A History of America in Ten Strikes
- Author: Erik Loomis
- Language: English
- Genre: Non-fiction
- Publisher: The New Press
- Publication date: October 2, 2018
- Publication place: United States
- Pages: 288
- ISBN: 9781620971611

= A History of America in Ten Strikes =

2018 book by Erik Loomis

A History of America in Ten Strikes is a non-fiction book by American author and professor Erik Loomis, first published by The New Press in 2018. It examines the history of the United States through labor conflicts, while arguing that internal discrimination and government opposition have held the American working class back. It received generally positive reviews as an introductory text, although the strength of its arguments and depth of strike coverage were questioned.

== Contents ==
The book is framed through the examination of ten strikes (chapter titles listed).

Not all chapters deal with an event that is strictly described as a strike; "Slaves on Strike" covers general efforts by slaves that reduced their labor output, not any one specific event.
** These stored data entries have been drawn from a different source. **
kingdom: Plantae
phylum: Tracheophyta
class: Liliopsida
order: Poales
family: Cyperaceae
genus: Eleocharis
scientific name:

There is also an appendix that briefly lists 150 important moments in American labor history.

Alongside the individual strikes covered, Loomis covers how the power of organized labor has increased and decreased over time, along with how factors such as race and gender discrimination have affected unionization efforts. One of his largest arguments in the book is that the source of the weakness of American labor is racism within the American working class. The other is that, due to the effectiveness of the government in stopping strikes, support from sympathetic government employees (and campaigns to get them elected) are the most effective way to secure worker's rights.

== Publication history ==
A History of America in Ten Strikes was first published by The New Press on October 2, 2018. It was Erik Loomis's third book, following Out of Sight and Empire of Timber.

== Reception ==
A History of America in Ten Strikes received generally positive reviews, primarily from a labor advocacy angle. In a starred review from Kirkus Reviews, it was praised for the storytelling present in "this primer/well-documented advocacy tract". Publishers Weekly criticized it for leaning too heavily into Loomis's pro-union views and failing to provide convincing arguments for those who did not already agree with him, while being popular with those who do. Writing for Library Journal, Charles Piehl felt that the narrative was paced unevenly and that a cohesive argument throughout the text was lacking, and that the ending was weak due to being a plea for increased activism rather than finalizing a conclusion.

James Gregory of Labor praised the writing quality and fast-paced narrative backing the book, but felt that the book's depth suffered for it, with only a few pages allotted to the strike confrontation in each chapter. Comparing it to Jeremy Brecher's 1972 book Strike!, he noted the former included much more analysis of strikes and the roles they served in labor relations, while the latter was good as "a quick and passionate introduction" to the labor history it covers. The New Republics David Sessions wrote that Loomis effectively showed that the goal of the labor movement is to increase the strength of American democracy more than just pay rates.